» **Aim of the task**:
Search the entries for the word "exotic" and report each line that has it.

** Provided information follows **

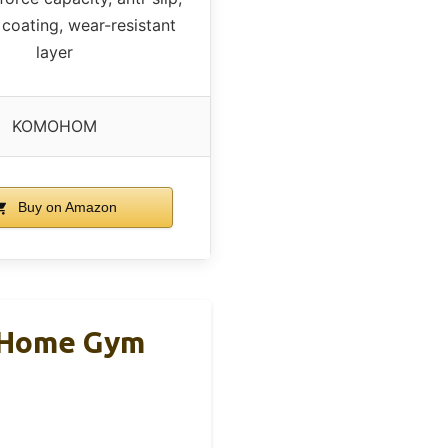
 coating, wear-resistant
layer
KOMOHOM
Buy on Amazon
r Home Gym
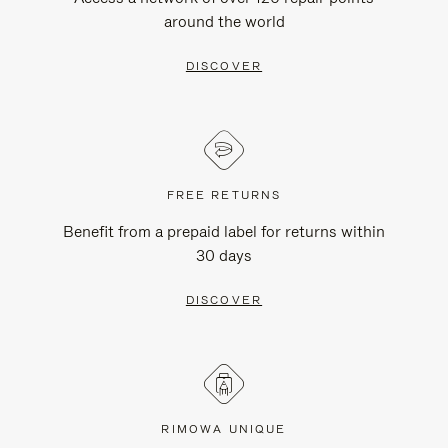
around the world
DISCOVER
FREE RETURNS
Benefit from a prepaid label for returns within
30 days
DISCOVER
RIMOWA UNIQUE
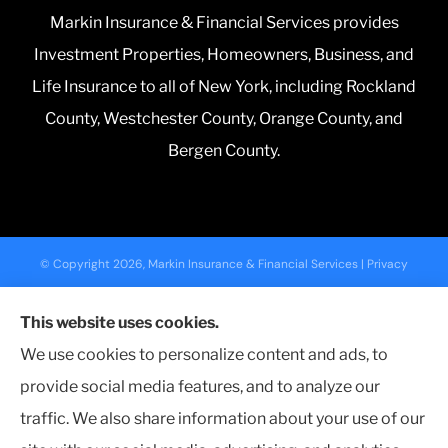
Markin Insurance & Financial Services provides
Investment Properties, Homeowners, Business, and
Life Insurance to all of New York, including Rockland
County, Westchester County, Orange County, and
Bergen County.
© Copyright 2026, Markin Insurance & Financial Services
|
Privacy
Statement
|
Accessibility Statement
|
Login
This website uses cookies.
We use cookies to personalize content and ads, to
Websites for Insurance
provide social media features, and to analyze our
traffic. We also share information about your use of our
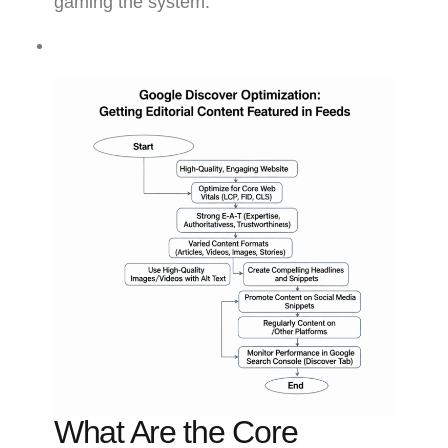
gaming the system.
What Are the Core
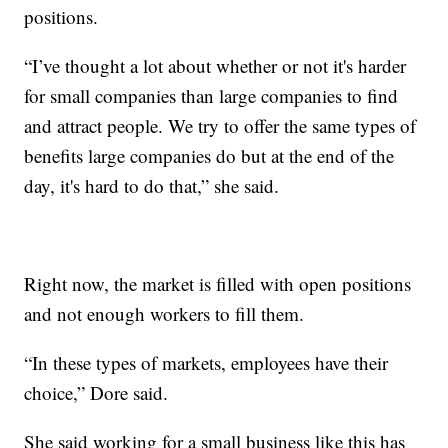
positions.
“I’ve thought a lot about whether or not it's harder
for small companies than large companies to find
and attract people. We try to offer the same types of
benefits large companies do but at the end of the
day, it's hard to do that,” she said.
Right now, the market is filled with open positions
and not enough workers to fill them.
“In these types of markets, employees have their
choice,” Dore said.
She said working for a small business like this has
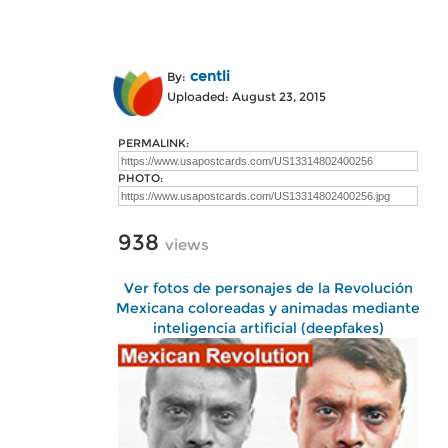
centli
By:
Uploaded: August 23, 2015
PERMALINK:
PHOTO:
938
views
Ver fotos de personajes de la Revolución
Mexicana coloreadas y animadas mediante
inteligencia artificial (deepfakes)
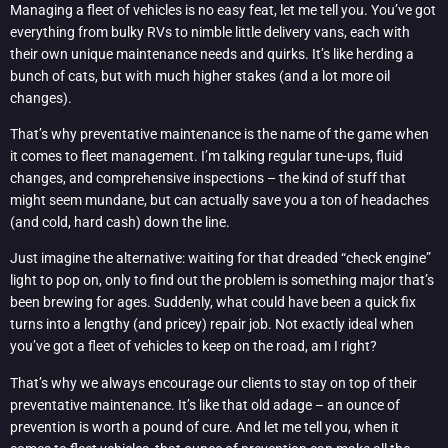
Managing a fleet of vehicles is no easy feat, let me tell you. You’ve got
everything from bulky RVs to nimble little delivery vans, each with
their own unique maintenance needs and quirks. It’s like herding a
bunch of cats, but with much higher stakes (and a lot more oil
changes).
That’s why preventative maintenance is the name of the game when
it comes to fleet management. I’m talking regular tune-ups, fluid
changes, and comprehensive inspections – the kind of stuff that
might seem mundane, but can actually save you a ton of headaches
(and cold, hard cash) down the line.
Just imagine the alternative: waiting for that dreaded “check engine”
light to pop on, only to find out the problem is something major that’s
been brewing for ages. Suddenly, what could have been a quick fix
turns into a lengthy (and pricey) repair job. Not exactly ideal when
you’ve got a fleet of vehicles to keep on the road, am I right?
That’s why we always encourage our clients to stay on top of their
preventative maintenance. It’s like that old adage – an ounce of
prevention is worth a pound of cure. And let me tell you, when it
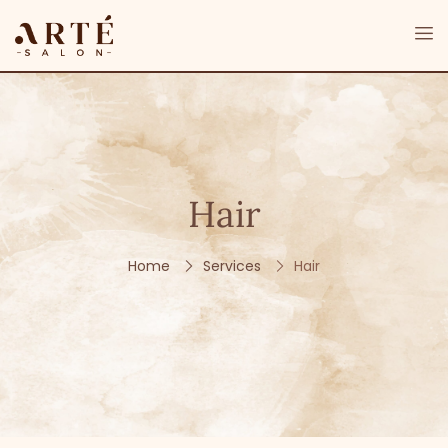
Hair
Home
Services
Hair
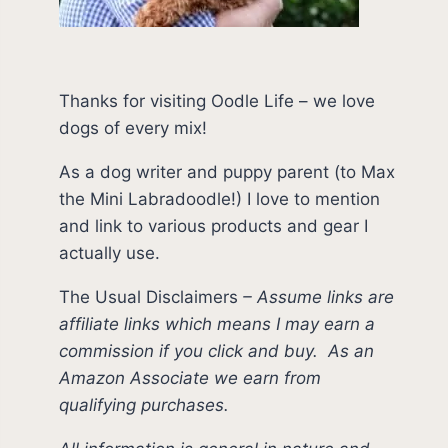
Thanks for visiting Oodle Life – we love
dogs of every mix!
As a dog writer and puppy parent (to Max
the Mini Labradoodle!) I love to mention
and link to various products and gear I
actually use.
The Usual Disclaimers
–
Assume links are
affiliate links which means I may earn a
commission if you click and buy.
As an
Amazon Associate we earn from
qualifying purchases.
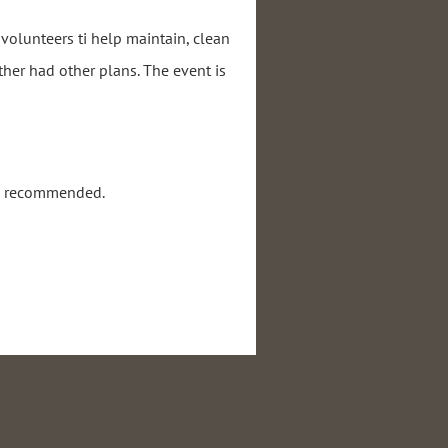
volunteers ti help maintain, clean
ther had other plans. The event is
re recommended.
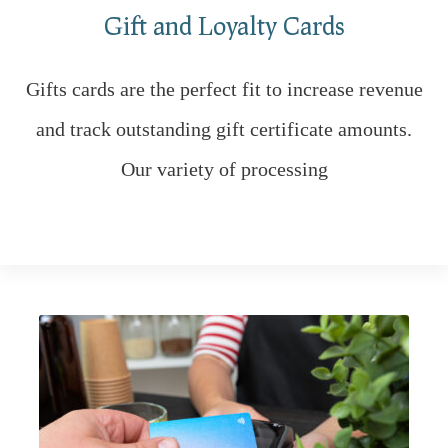
Gift and Loyalty Cards
Gifts cards are the perfect fit to increase revenue
and track outstanding gift certificate amounts.
Our variety of processing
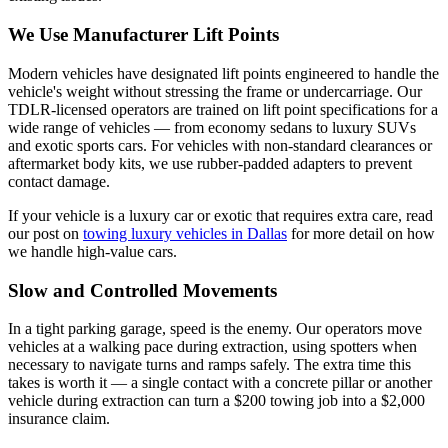
We Use Manufacturer Lift Points
Modern vehicles have designated lift points engineered to handle the
vehicle's weight without stressing the frame or undercarriage. Our
TDLR-licensed operators are trained on lift point specifications for a
wide range of vehicles — from economy sedans to luxury SUVs
and exotic sports cars. For vehicles with non-standard clearances or
aftermarket body kits, we use rubber-padded adapters to prevent
contact damage.
If your vehicle is a luxury car or exotic that requires extra care, read
our post on
towing luxury vehicles in Dallas
for more detail on how
we handle high-value cars.
Slow and Controlled Movements
In a tight parking garage, speed is the enemy. Our operators move
vehicles at a walking pace during extraction, using spotters when
necessary to navigate turns and ramps safely. The extra time this
takes is worth it — a single contact with a concrete pillar or another
vehicle during extraction can turn a $200 towing job into a $2,000
insurance claim.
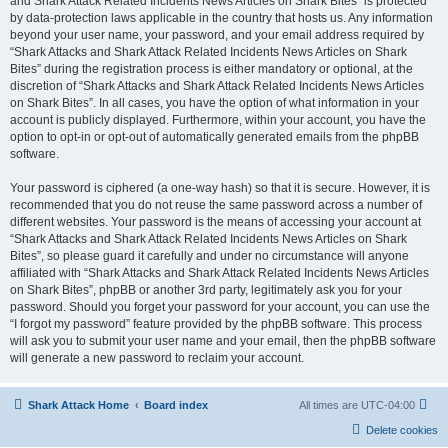
and Shark Attack Related Incidents News Articles on Shark Bites” is protected
by data-protection laws applicable in the country that hosts us. Any information
beyond your user name, your password, and your email address required by
“Shark Attacks and Shark Attack Related Incidents News Articles on Shark
Bites” during the registration process is either mandatory or optional, at the
discretion of “Shark Attacks and Shark Attack Related Incidents News Articles
on Shark Bites”. In all cases, you have the option of what information in your
account is publicly displayed. Furthermore, within your account, you have the
option to opt-in or opt-out of automatically generated emails from the phpBB
software.
Your password is ciphered (a one-way hash) so that it is secure. However, it is
recommended that you do not reuse the same password across a number of
different websites. Your password is the means of accessing your account at
“Shark Attacks and Shark Attack Related Incidents News Articles on Shark
Bites”, so please guard it carefully and under no circumstance will anyone
affiliated with “Shark Attacks and Shark Attack Related Incidents News Articles
on Shark Bites”, phpBB or another 3rd party, legitimately ask you for your
password. Should you forget your password for your account, you can use the
“I forgot my password” feature provided by the phpBB software. This process
will ask you to submit your user name and your email, then the phpBB software
will generate a new password to reclaim your account.
Shark Attack Home
Board index
All times are
UTC-04:00
Delete cookies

** End of Provided information **

» **Expected output**:
and exotic sports cars. For vehicles with non-standard clearances or
If your vehicle is a luxury car or exotic that requires extra care, read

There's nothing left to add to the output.